In our practice, working with organizations in all three sectors, with different governance and management styles, we tend to think of corporations as people, money, and things, that are combined through defined structures, systems, policies, and programs, to become more than the sum of their parts. In-fact that’s the prime benefit of organizing these human, financial, and material elements into, what we aptly call an “organization.” It is how humans make the parts work to better effect together than they would if used separately.
Before boring you further with apologies for my boringness, I’d like to share three stories that made this data vivid for me. Rather than talk about structures, systems, policies, and programs, we should talk about the human consequence of system failure. When something is not working, like the healthcare system outside our major cities, data doesn’t tell the whole story.
First, an old friend was working as a subcontractor on network infrastructure for the disastrously implemented EHealth project nearly a decade ago. EHealth was an overdue idea that would have been well worth the billion-dollar price tag if haste and waste hadn’t turned it into a symbol of corruption and incompetence.
In this friend’s story, he and his team were dispatched to a small Ontario town, just an hour’s drive from a big city, to deal with problems found in the new EHealth software and high capacity data infrastructure. To his astonishment he discovered that, in addition to the reported issues they’d been sent to fix, local doctors and clinicians had never connected to the fibre-optic data cabling that had been installed for them. They were instead trying to navigate the massive, centralized data storage and sharing system using their old commercial ISP’s like Rogers and Bell. Anytime the required volume or speed of transmission exceeded the capacity of these services, the system failed, while at the installed node of the fibre optic network, the necessary speed and capacity was available but unused. This story, like most consulting war-stories, evoked some laughter and head scratching.

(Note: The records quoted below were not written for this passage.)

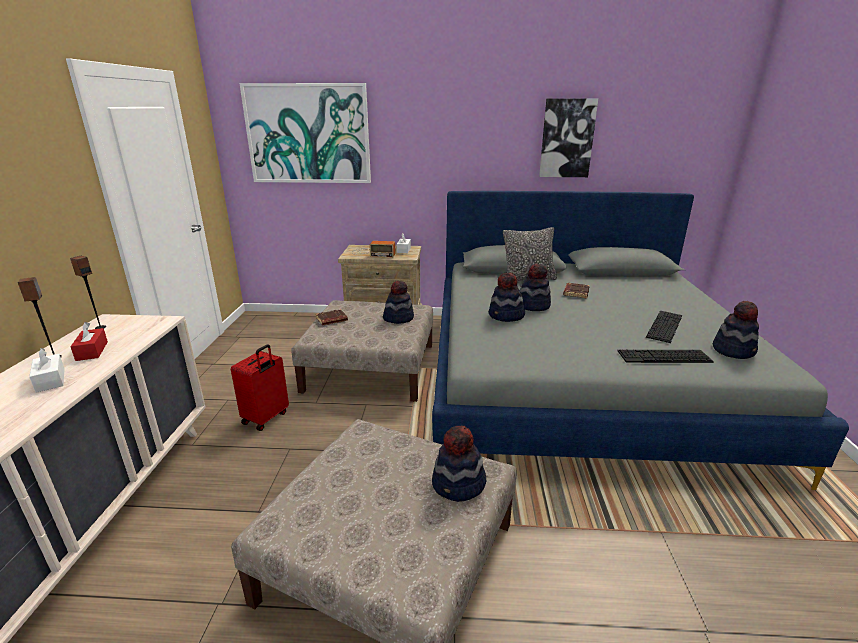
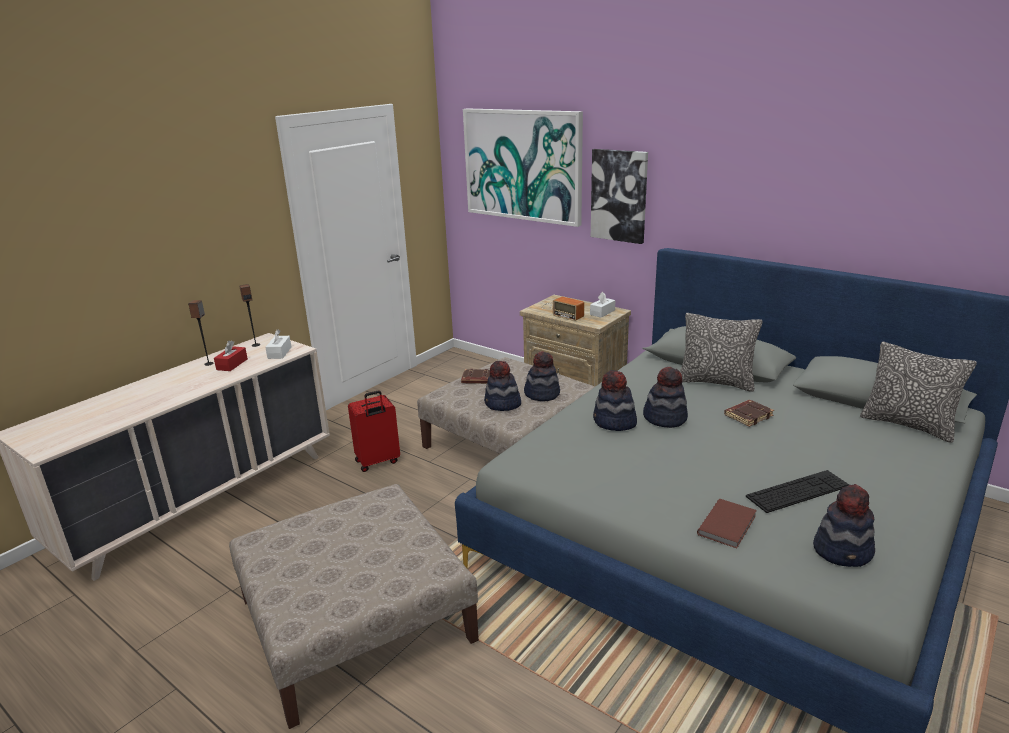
camera: 35 degrees right, 0 degrees up
(50, 380) = (191, 381): white tissue box -> white tissue box (279, 353)
(459, 485) = (404, 569): hat -> hat (502, 404)
(567, 138) = (831, 195): picture -> picture (619, 195)
(654, 279) = (907, 425): none -> pillow
(664, 356) = (728, 525): keyboard -> brown book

Year’s after the EHealth implementation, a dear friend and his wife told the painful story of how he became paralyzed by a C4 neck injury because of an inability to transmit his MRI pictures from the northern city where he’d been injured in a bike accident, to the northern city where they could have performed the surgery to save him. The MRI files were copied onto a compact disk (remember those?) in the city where his accident occurred, which should have been packed with him onto the helicopter that flew him to the surgical hospital. It wasn’t. The team at the surgical hospital wouldn’t operate without reviewing the MRI, so in the hours and hours that they waited for the CD to be transported from the other city, swelling increased at the point of his neck injury until the spinal cord, which was intact until then, ruptured under pressure.

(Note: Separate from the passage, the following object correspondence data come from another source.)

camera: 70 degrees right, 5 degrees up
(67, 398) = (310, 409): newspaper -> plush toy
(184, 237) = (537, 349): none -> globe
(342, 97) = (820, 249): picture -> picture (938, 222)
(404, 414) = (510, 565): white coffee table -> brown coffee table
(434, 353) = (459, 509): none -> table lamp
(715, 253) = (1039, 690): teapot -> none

It’s easy to see how the second story adds relevance to the first story. It raises questions about whether or not those big image files could have been sent online from one hospital to the other over the internet or uploaded to the cloud for download by the other hospital. If that capacity didn’t exist, it’s impossible not to wonder why not, and if it did exist, why it wasn’t used. Furthermore, what policy prevented repeating the MRI at the second hospital rather than waiting hours for a return trip by air or ground ambulance? If I was trapped in a wheelchair for the rest of my life, I couldn’t think about much else.
The third story is from yet another close friend and colleague who lost her mother-in-law to a stroke during a family vacation in northwestern Ontario. It was during the annual visit to their family’s island camp. When it became apparent the woman was in difficulty, the family called the Telemedicine service to ask for direction. They were told that she would need to go to the emergency ward of the nearest hospital, hundreds of kilometres away. So with assistance, she boarded the family boat and was taken to the mainland where they waited for an ambulance. The total time elapsed between the call and the pronouncement of her death after arrival at the ER, was more than 12 hours spent, most of it spent either in an ambulance or waiting for an ambulance.

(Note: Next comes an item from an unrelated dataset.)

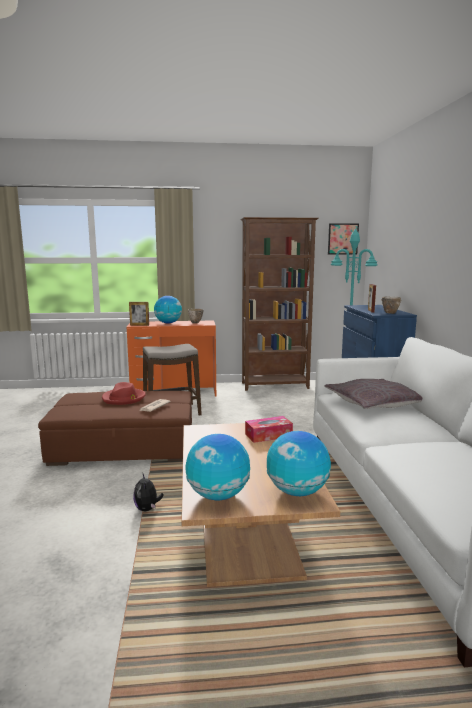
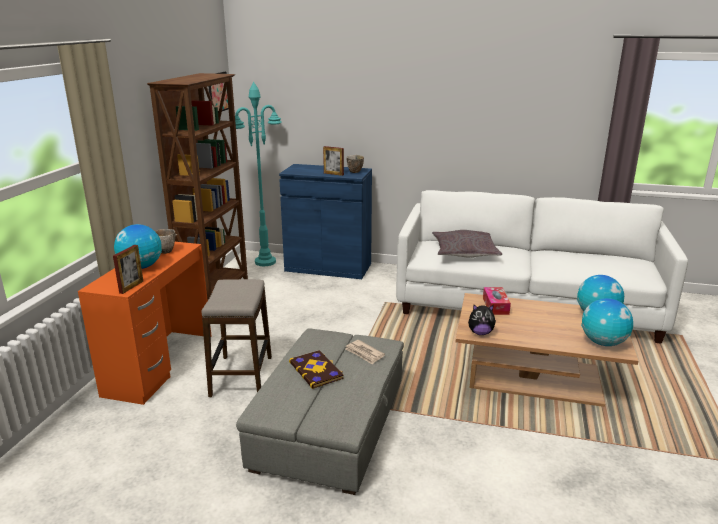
camera: 70 degrees left, 10 degrees up
(124, 398) = (316, 370): red hat -> book
(124, 446) = (331, 425): brown ottoman -> grey ottoman
(147, 509) = (489, 422): plush toy -> plush toy (480, 333)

This story adds a dimension to the other two in that it demonstrates the limits and defects of the adaptations our medical systems have made for care outside major population centres. In cities, we all live within minutes of a staffed and equipped emergency ward, usually attached to a full-service hospital or within easy reach of the specialized diagnostics and treatments we need. But when you move that model into smaller centres, in thinly populated areas, with vast service catchment areas, the system can’t deliver the service for which it’s been designed.